— Items from a data source —

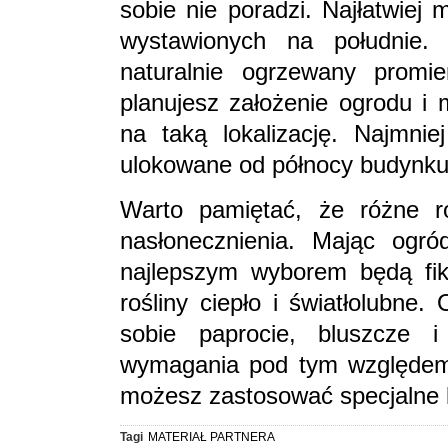
sobie nie poradzi. Najłatwiej
wystawionych na południe. 
naturalnie ogrzewany promie
planujesz założenie ogrodu i 
na taką lokalizację. Najmni
ulokowane od północy budynku
Warto pamiętać, że różne ro
nasłonecznienia. Mając ogró
najlepszym wyborem będą fiku
rośliny ciepło i światłolubne.
sobie paprocie, bluszcze 
wymagania pod tym względem. 
możesz zastosować specjalne l
Tagi
MATERIAŁ PARTNERA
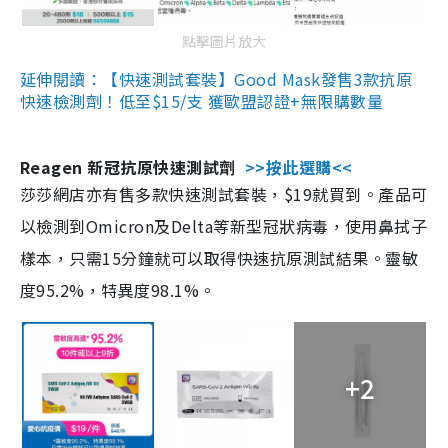
點擊圖片放大
延伸閱讀：【快速測試套裝】Good Mask發售3款抗原
快速檢測劑！低至$15/支 獲歐盟認證+無限購數量
Reagen 新冠抗原快速測試劑
>>按此選購<<
莎莎網店亦有售多款快速測試套裝，$19就買到。產品可
以檢測到Omicron及Delta等新型冠狀病毒，使用鼻拭子
樣本，只需15分鐘就可以取得快速抗原測試結果。靈敏
度95.2%，特異度98.1%。
+2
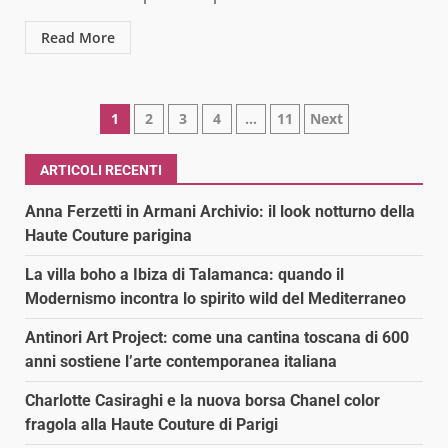
Read More
Paginazione
1
2
3
4
…
11
Next
degli
ARTICOLI RECENTI
articoli
Anna Ferzetti in Armani Archivio: il look notturno della
Haute Couture parigina
La villa boho a Ibiza di Talamanca: quando il
Modernismo incontra lo spirito wild del Mediterraneo
Antinori Art Project: come una cantina toscana di 600
anni sostiene l’arte contemporanea italiana
Charlotte Casiraghi e la nuova borsa Chanel color
fragola alla Haute Couture di Parigi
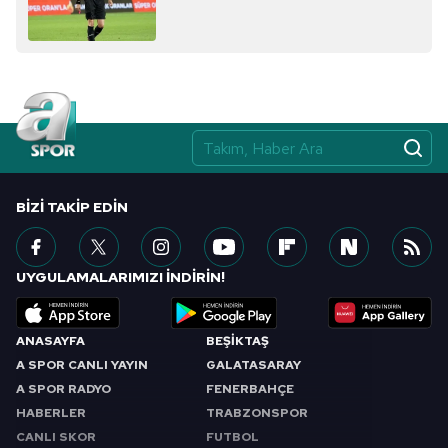
BIZI TAKIP EDIN
UYGULAMALARIMIZI İNDİRİN!
ANASAYFA
BEŞİKTAŞ
A SPOR CANLI YAYIN
GALATASARAY
A SPOR RADYO
FENERBAHÇE
HABERLER
TRABZONSPOR
CANLI SKOR
FUTBOL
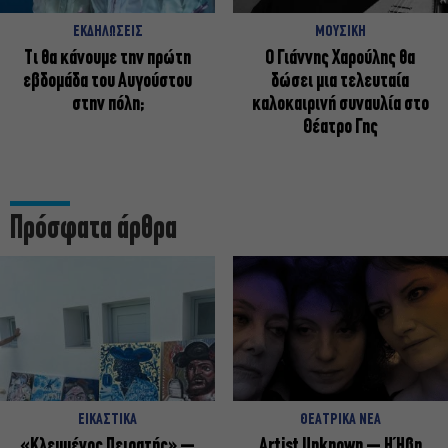
ΕΚΔΗΛΩΣΕΙΣ
ΜΟΥΣΙΚΗ
Τι θα κάνουμε την πρώτη
Ο Γιάννης Χαρούλης θα
εβδομάδα του Αυγούστου
δώσει μια τελευταία
στην πόλη;
καλοκαιρινή συναυλία στο
Θέατρο Γης
Πρόσφατα άρθρα
ΕΙΚΑΣΤΙΚΑ
ΘΕΑΤΡΙΚΑ ΝΕΑ
«Κλεμμένος Πειρατής» –
Artist Unknown – Η Ήβη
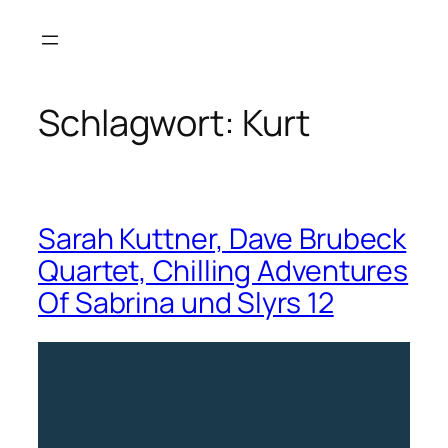
Zum
Inhalt
springen
Schlagwort:
Kurt
Sarah Kuttner, Dave Brubeck
Quartet, Chilling Adventures
Of Sabrina und Slyrs 12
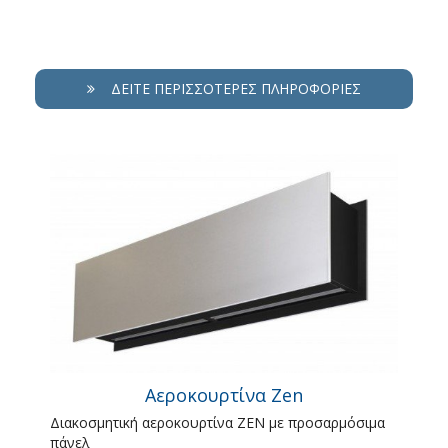
ΔΕΊΤΕ ΠΕΡΙΣΣΌΤΕΡΕΣ ΠΛΗΡΟΦΟΡΊΕΣ
Αεροκουρτίνα Zen
Διακοσμητική αεροκουρτίνα ZEN με προσαρμόσιμα
πάνελ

— What this task involves —
Starting at the beginning of the material and stopping after the line that has "nasłonecznienia. Mając ogró", can you rewrite those lines with "ogrodu" replaced by "sadu", keeping everything else unchanged? Leave the pictures out of your answer.

— Completed task —
sobie nie poradzi. Najłatwiej
wystawionych na południe. 
naturalnie ogrzewany promie
planujesz założenie sadu i 
na taką lokalizację. Najmni
ulokowane od północy budynku
Warto pamiętać, że różne ro
nasłonecznienia. Mając ogró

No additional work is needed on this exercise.